Werxelê’deki bir tünel girişinden bazı görüntüler göstererek, gösterdiği maddelerden “klorin gazı üretmenin çok kolay” olduğunu söyleyen Aken, “Bunlara bakarak uluslararası bir soruşturma başlatalım. Ne oldu ne olmadı ayrıntılarına girelim” dedi.
Başka noktalarda çekilmiş fotoğrafları da gösteren Aken, “Hortum ile bir tünelin girişinde ne işleri var?” diye sordu. Aken, “Belki de yine kimyasal saldırı operasyonu söz konusu” ifadelerini kullandı.
‘Mutlaka soruşturun’
Daha çok doğaçlama yöntemlerle kimyasal maddeler kullanıldığına işaret eden, “Bu tür kimyasal maddeler kullanılamaz. Uluslararası bağımsız bir soruşturmaya ihtiyaç var. BM Genel Sekreterliği ve Lahey’deki soruşturma komisyonu devreye girebilir. Ama üye bir ülkenin talepte bulunması gerekiyor. Önümüzdeki birkaç ay içinde bir üye ülke bu talepte bulunmalı. Türkiye bu silahları kullandı demiyoruz ama soruşturmaya değer olduğunu söylüyoruz. Hemen ikna olmayın ama mutlaka soruşturun derim” diye konuştu.

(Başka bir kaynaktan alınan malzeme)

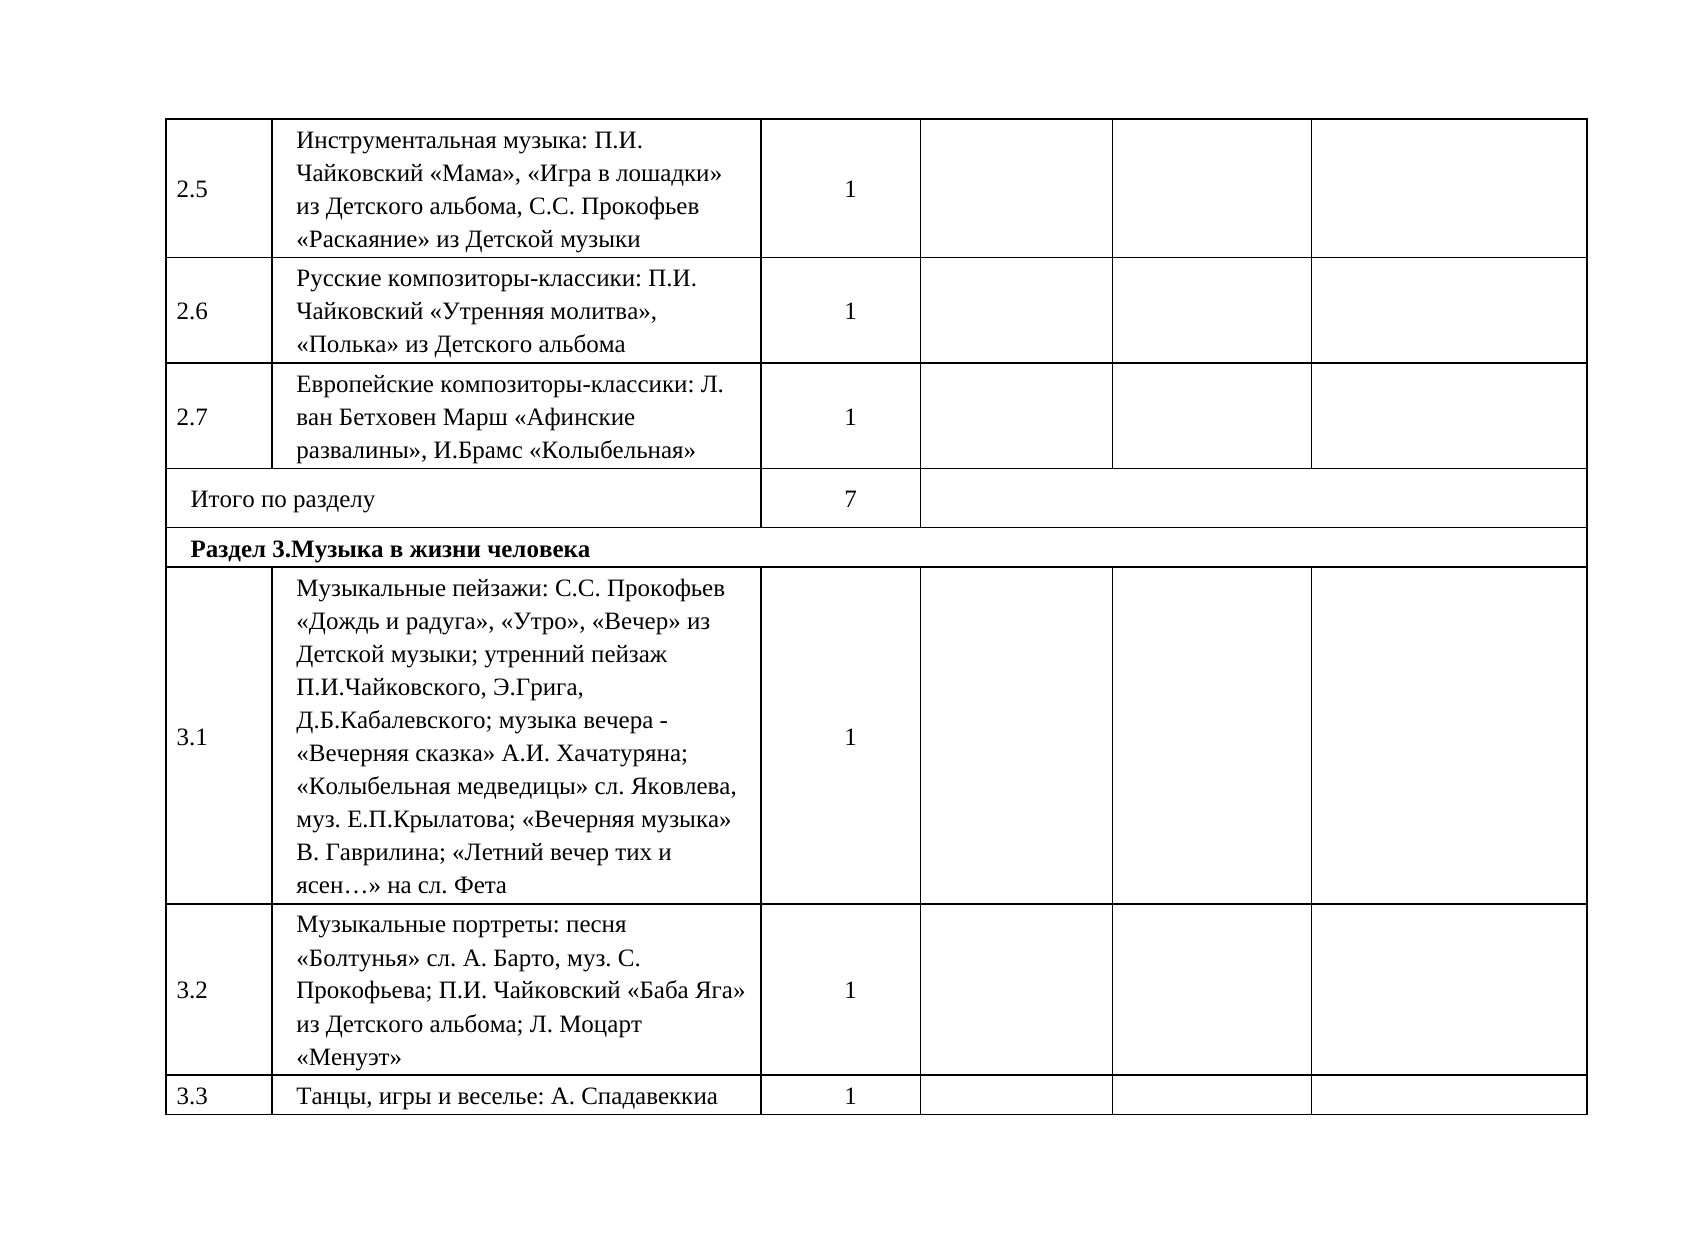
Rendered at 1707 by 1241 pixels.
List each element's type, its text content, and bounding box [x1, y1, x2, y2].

Göz yaşartıcı bombaların kullanıldığının Türk Savunma Bakanlığı tarafından itiraf edildiğini de söyleyen Aken, bunun savaş koşullarında yasak olduğunu kaydetti. Aken, uluslararası toplumu “bunun bir ihlal olduğunu” söylemeye çağırdı. Aken, suçlamaya konu olan Türk devletinin kendi soruşturmasını yürütmesinin “inandırıcı” olmayacağının altını çizdi.
Türkiye’nin yeni savaşı: Dronlar ve anlaşmalar
“Türkiye’nin yeni savaşı: Dronlar ve anlaşmalar” başlığında konuşan Belçikalı tanınmış avukat Georges Henri Beauthier ise 50 yıldır avukatlık yaptığını ve en az 15 kez Kurdistan ve Suriye’nin kuzeyine gittiğini söyledi.

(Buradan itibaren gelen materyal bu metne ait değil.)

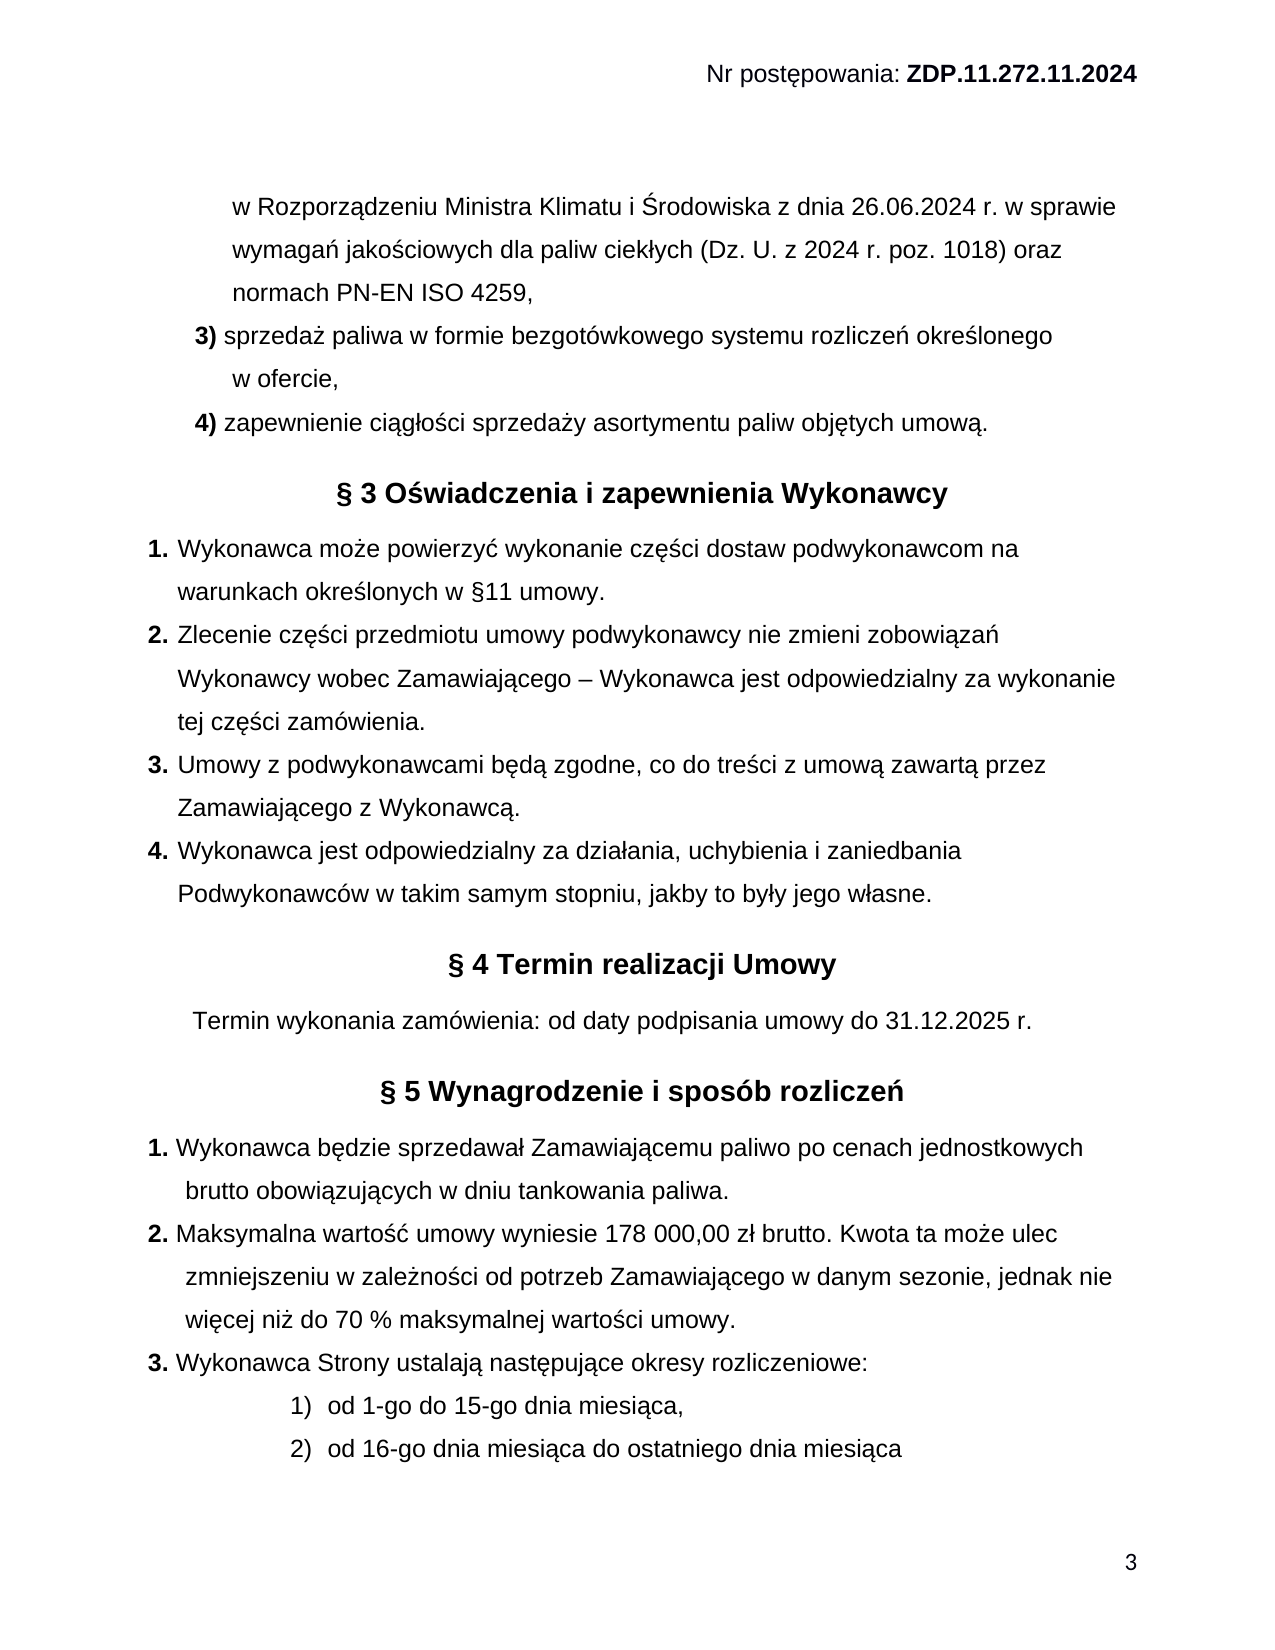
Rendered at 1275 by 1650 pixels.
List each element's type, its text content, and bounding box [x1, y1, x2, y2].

Beauthier, “Ama hiçbir zaman Êzidî bölgesine yaptığımız ziyaret kadar etkilenmedik. Gündüz ve gece o kadar çok dron saldırılarına maruz kaldık ki. Sivil ayrımı yapmadan saldırdılar” dedi.
Beauthier şunları ekledi: “Bu silahlı insansız hava araçlarını kınamak gerekiyor. Türk devleti her gün kullanıyor. Türk basınında büyük bir gururla haberler yer alıyor. Bütün uluslararası hukuk kuralları çiğneniyor. Yargısız infaz yoluyla, yargılanmadan, terörist damgası yapıştırılmış kişiler infaz ediliyor ve bu infazla her gün vuku buluyor. Bu bir savaş suçudur. Uluslararası toplumun sessizliği de cezasızlığı destekliyor.”
Kurdistan’da savaş suçları: Halepçe’den günümüze
“Kurdistan’da savaş suçları: Halepçe’den günümüze” başlıklı bir sunum yapan Kurdistan Soykırıma İlişkin Yazarlar Birliği Başkanı Salar Mahmud, Lozan antlaşmasına taraf olanlar “utanmalı” diyerek, Kurdistan’da muazzam suçlar işlendiğine vurgu yaptı.
Halepçe’de gerçekleşen kimyasal saldırıyı hatırlatan Mahmud, o dönem Avrupa’daki şirketlerin Irak’a kimyasal silah üretmede hammadde sağlamaktan sorumlu olduğunu kaydetti. Mahmud, “Belçika, Hollanda, Fransa, Almanya menşeli şirketler bunlar” dedi.
“Kürt halkının maruz kaldığı katliamlar hala devam ediyor” diyen Mahmud, bölgede bu suçların işlenmeye devam ettiğini sözlerine ekledi.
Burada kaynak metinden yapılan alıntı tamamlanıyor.